NEWS.BUSURNABIRE.ID – Nabire | Warga Pantai Smoker, Kelurahan Siriwini, Distrik Nabire, Kabupaten Nabire, digemparkan dengan penemuan sesosok mayat pada Rabu (3/9/2025) sekitar pukul 12.45 WIT. Korban diketahui bernama Selmus Kanaitan (55) yang ditemukan sudah tidak bernyawa di tepi pantai.
Kapolres Nabire, AKBP Samuel D. Tatiratu, S.I.K., melalui Kasat Reskrim Iptu Habibi Cendrawasih Solosa, S.Tr.K., S.I.K., memberikan penjelasan polisi terkait kejadian ini. Menurutnya, penanganan awal di lokasi langsung dilakukan oleh Sat Reskrim Polres Nabire bersama Unit Opsnal.

Berdasarkan keterangan saksi pertama, GO (14), pada pukul 08.30 WIT dirinya melihat korban berjalan menuju pantai dan sempat duduk di atas batu menghadap laut. Setelah itu saksi kembali ke rumah tanpa mengetahui kondisi korban selanjutnya.
Saksi kedua, CI(46), menuturkan bahwa korban diketahui menderita penyakit stroke. Biasanya korban ditemani keluarga saat mandi di pantai. Namun, pada hari kejadian, keluarga korban sedang berada di pelabuhan untuk mengantar sanak keluarga ke Waropen sehingga korban ditinggalkan sendirian di rumah.
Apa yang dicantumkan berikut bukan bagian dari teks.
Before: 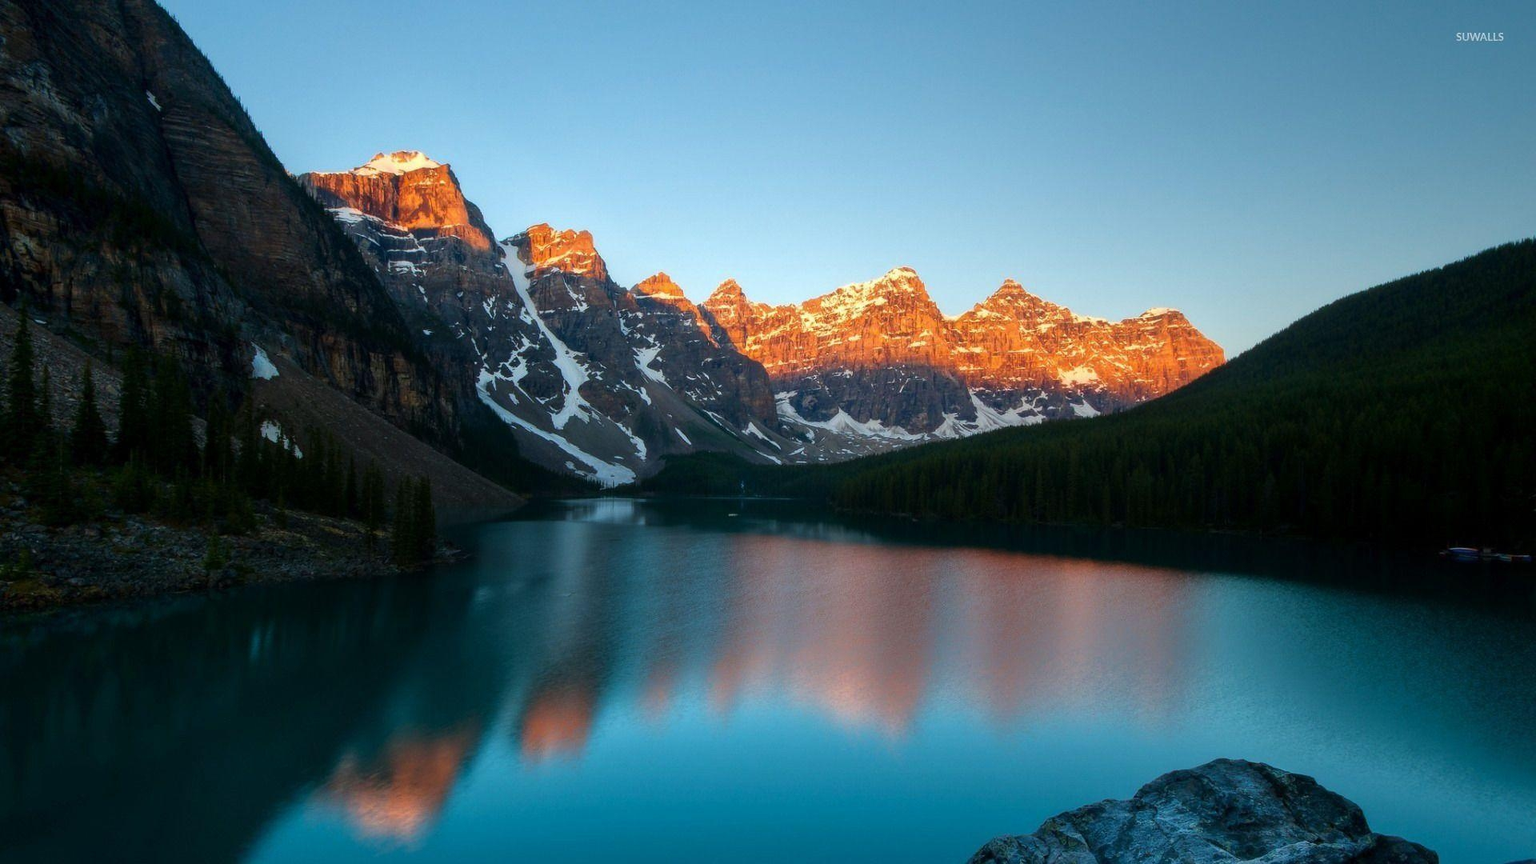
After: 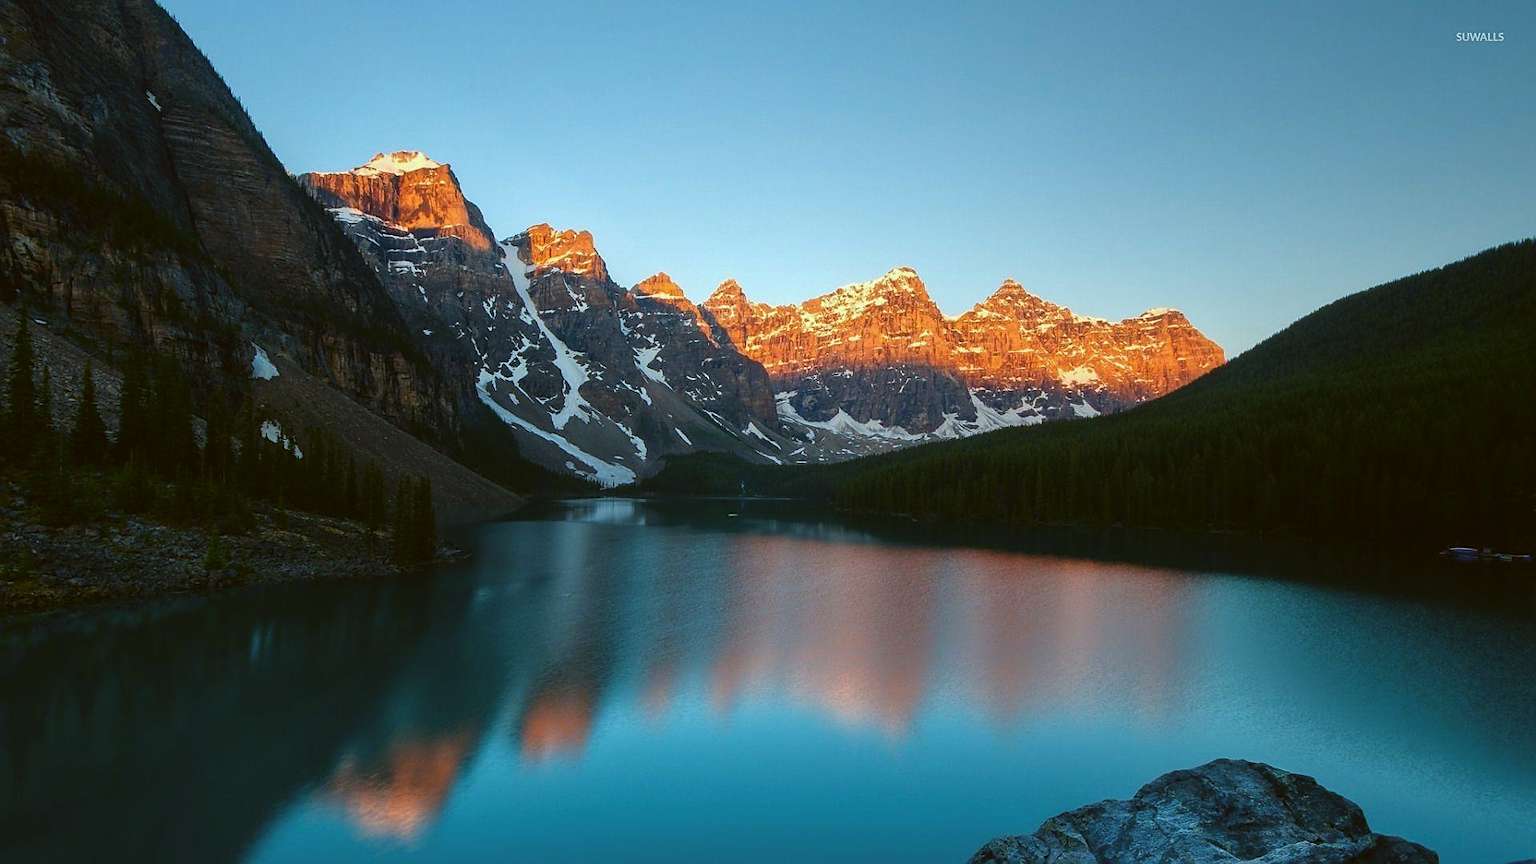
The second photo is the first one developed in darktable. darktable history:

“Sekitar pukul 13.20 WIT, saksi II melihat sejumlah anggota kepolisian sudah berada di lokasi. Korban saat itu sudah diangkat dari laut dan dimasukkan ke dalam kantong jenazah untuk kemudian dibawa ke RSUD Nabire,” jelas Iptu Habibi dalam penjelasan polisi.
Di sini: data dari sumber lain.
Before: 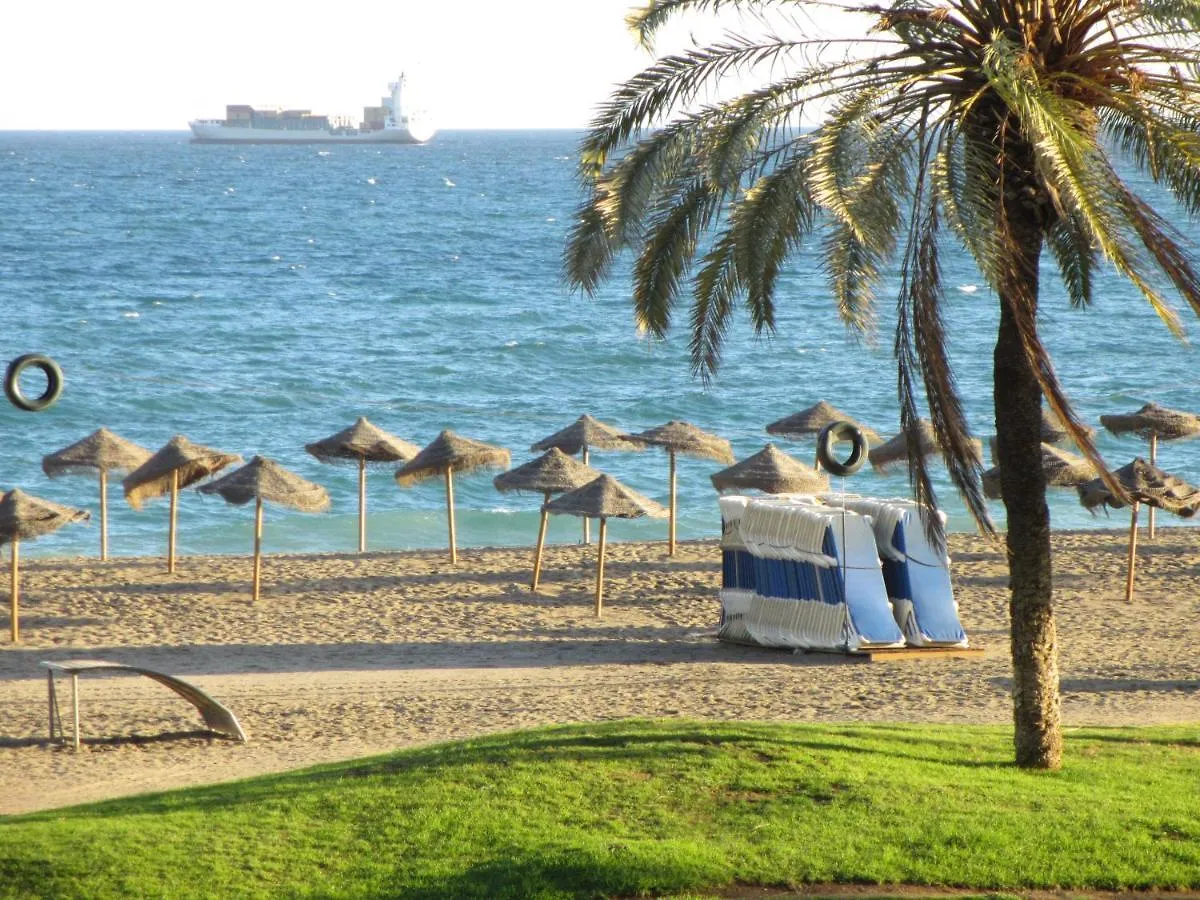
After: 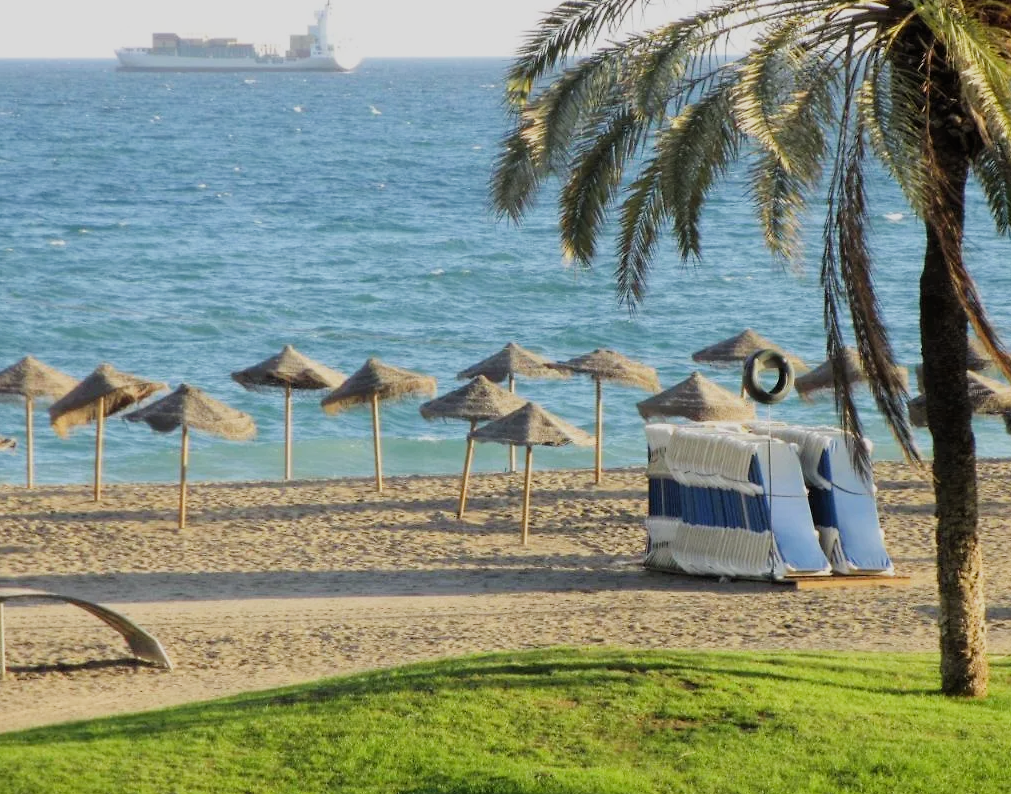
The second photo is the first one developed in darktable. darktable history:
crop: left 6.184%, top 8.091%, right 9.55%, bottom 3.613%
filmic rgb: black relative exposure -7.99 EV, white relative exposure 4.02 EV, hardness 4.2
Dari lokasi kejadian, polisi mengamankan barang bukti berupa:
- Satu buah baju kaos coklat
- Satu buah celana pendek warna hitam
Polisi telah melakukan sejumlah langkah penanganan, antara lain:
- Menerima laporan dari masyarakat
- Melakukan olah TKP
- Meminta keterangan saksi-saksi
- Melakukan visum di RSUD Nabire
- Melaporkan perkembangan kepada pimpinan
“Dari hasil pemeriksaan awal, korban diketahui menderita sakit stroke. Diduga kuat korban meninggal dunia saat mandi di pantai,” terang Kasat Reskrim.
Hingga saat ini, jenazah korban masih berada di ruang jenazah RSUD Kabupaten Nabire untuk penanganan lebih lanjut.
Polisi mengimbau masyarakat agar selalu berhati-hati dan tidak membiarkan anggota keluarga yang memiliki riwayat penyakit berisiko tinggi berada sendirian di area berbahaya, termasuk di sekitar pantai.